Es war eben Weihnachten, das Familienfest, die Kinderfreude in England um den grünen Baum herum. Hier aber Schmerz, Verzweiflung, Jammer im höchsten Grad, und zum Weihnachtsscheit diese Stücke Holz von dem in eisiger Zone verlorenen Schiff.
Inzwischen kam in Folge des Feuers den Matrosen Empfindung und Geisteskraft wieder; heißer Thee oder Kaffee bewirkten augenblickliches Wohlbehagen, und die Hoffnung haftet so fest im Geist, daß man wieder Hoffnung faßte. Mit solchen Gegensätzen schloß dieses unselige Jahr 1860, dessen vorzeitiger Winter die kühnen Pläne Hatteras‘ vereitelte.
Nun begab sich gerade am 1. Januar 1861 eine ganz unerwartete Entdeckung. Es war etwas weniger kalt; der Doctor hatte seine Studien wieder vorgenommen und las die Berichte Sir Edward Belcher’s über seine Expedition in die Polarmeere. Plötzlich traf er mit Erstaunen auf eine bisher nicht bemerkte Stelle; er las sie wiederholt; sie war nicht mißzuverstehen.
Sir Edward Belcher erzählte, er habe am Ende des Canals der Königin wichtige Spuren eines Aufenthalts von Menschen entdeckt.

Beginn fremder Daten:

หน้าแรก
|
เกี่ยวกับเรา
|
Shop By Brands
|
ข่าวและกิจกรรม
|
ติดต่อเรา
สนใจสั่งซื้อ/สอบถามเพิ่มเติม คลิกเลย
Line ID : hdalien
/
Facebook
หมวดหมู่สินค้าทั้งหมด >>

»Es sind, sagte er, Reste von Wohnungen, die weit besser sind, als Alles, was man den herumstreifenden Eskimostämmen zuschreiben kann. Ihre Wände stehen fest im tief aufgegrabenen Boden; der mit schönem Kies bedeckte Fußboden im Innern war gepflastert. Gebeine von Rennthieren, Seekühen, Robben sieht man da in Menge. Wir trafen auch Kohlen an.«
Bei diesen letzten Worten kam dem Doctor ein Gedanke; er nahm sein Buch und theilte es Hatteras mit.
»Kohlen! rief dieser aus.
– Ja, Hatteras, Kohlen; das will heißen unsere Rettung.
– Kohlen! an dieser unbewohnten Küste! fuhr Hatteras fort. Nein, das ist nicht möglich!

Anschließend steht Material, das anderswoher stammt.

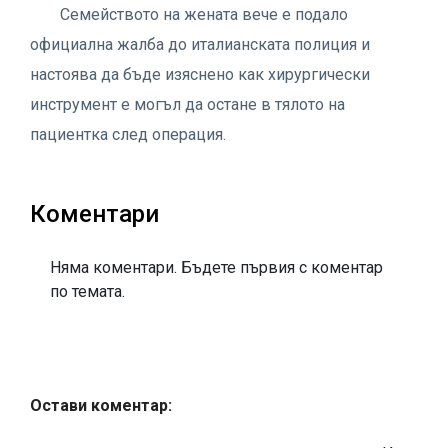
Семейството на жената вече е подало
официална жалба до италианската полиция и
настоява да бъде изяснено как хирургически
инструмент е могъл да остане в тялото на
пациентка след операция.
Коментари
Няма коментари. Бъдете първия с коментар
по темата.
Остави коментар: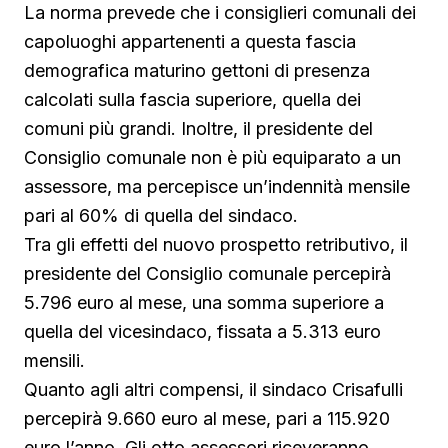
La norma prevede che i consiglieri comunali dei
capoluoghi appartenenti a questa fascia
demografica maturino gettoni di presenza
calcolati sulla fascia superiore, quella dei
comuni più grandi. Inoltre, il presidente del
Consiglio comunale non è più equiparato a un
assessore, ma percepisce un’indennità mensile
pari al 60% di quella del sindaco.
Tra gli effetti del nuovo prospetto retributivo, il
presidente del Consiglio comunale percepirà
5.796 euro al mese, una somma superiore a
quella del vicesindaco, fissata a 5.313 euro
mensili.
Quanto agli altri compensi, il sindaco Crisafulli
percepirà 9.660 euro al mese, pari a 115.920
euro l’anno. Gli otto assessori riceveranno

– Weshalb daran zweifeln, Hatteras? Belcher hätte von so einer Thatsache nicht gesprochen, ohne mit eigenen Augen gesehen zu haben.
– Nun, demnach, Doctor?
– Wir sind keine hundert Meilen von der Küste entfernt, wo Belcher die Kohlen sah! Was will ein Ausflug von hundert Meilen bedeuten? Nichts. Man hat oft über’s Eis hin weit größere Untersuchungsfahrten, und bei ebenso hoher Kälte gemacht. Also wollen wir uns auf den Weg machen, Kapitän!

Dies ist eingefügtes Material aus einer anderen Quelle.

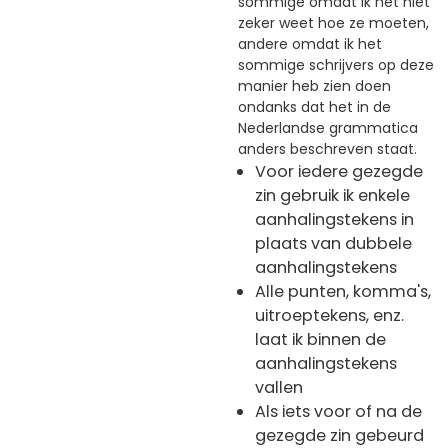
sommige omdat ik het niet
zeker weet hoe ze moeten,
andere omdat ik het
sommige schrijvers op deze
manier heb zien doen
ondanks dat het in de
Nederlandse grammatica
anders beschreven staat.
Voor iedere gezegde
zin gebruik ik enkele
aanhalingstekens in
plaats van dubbele
aanhalingstekens
Alle punten, komma's,
uitroeptekens, enz.
laat ik binnen de
aanhalingstekens
vallen
Als iets voor of na de
gezegde zin gebeurd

– Wir wollen hin!« rief Hatteras, der sich schnell entschloß, und mit beweglicher Phantasie sah er darin Aussicht auf Rettung.
Johnson wurde sogleich von diesem Entschluß in Kenntniß gesetzt, und billigte ganz das Vorhaben; er theilte es seinen Kameraden mit; die einen nahmen es beifällig auf, die anderen mit Gleichgültigkeit.
»Kohlen an jenen Küsten! sagte Wall aus seinem Schmerzenslager heraus.
– Lassen wir sie nur gewähren«, erwiderte Shandon geheimnißvoll.
Aber ehe noch die Vorbereitungen zur Reise gemacht wurden, fand Hatteras für gut, die Lage des Forward auf’s Genaueste festzustellen. Die Wichtigkeit dieser Berechnung ist leicht erklärlich, und weshalb man diese Lage mathematisch genau kennen mußte. War man einmal vom Schiff entfernt, so konnte man es ohne sehr genaue Angaben nicht wieder finden.
Hatteras begab sich also auf’s Verdeck, und nahm zu verschiedenen Malen mehrere Mond-Abstände und die Meridianhöhe der hauptsächlichen Sterne auf.
Diese Beobachtungen boten ernstliche Schwierigkeiten dar, denn bei dieser niederen Temperatur wurden die Spiegel der Instrumente von Hatteras‘ Athem mit einer Eisschichte bedeckt.
Doch gelang es ihm, sehr genaue Grundlagen für seine Berechnungen zu bekommen und er kam in den Saal zurück, seine Rechnung anzustellen. Als er damit fertig war, richtete er mit Staunen den Kopf auf, nahm seine Karte, notirte sein Ergebniß und sah den Doctor an.
»Nun? fragte dieser.
– Unter welcher Breite befanden wir uns beim Anfang unsers Winterlagers?
– Unter achtundsiebenzig Grad fünfzig Minuten Breite, und fünfundneunzig Grad fünfunddreißig Minuten Länge, gerade am Kältepol.
– Dann, fügte Hatteras leise bei, treibt unser Eisfeld! Wir befinden uns eben zwei Grad weiter nördlich und weiter nach Westen, wenigstens dreihundert Meilen von Ihrer Kohlenniederlage entfernt!
– Und diese Unglücklichen wissen’s nicht! … rief der Doctor.
– Stille!« sagte Hatteras und hielt den Finger auf seine Lippen.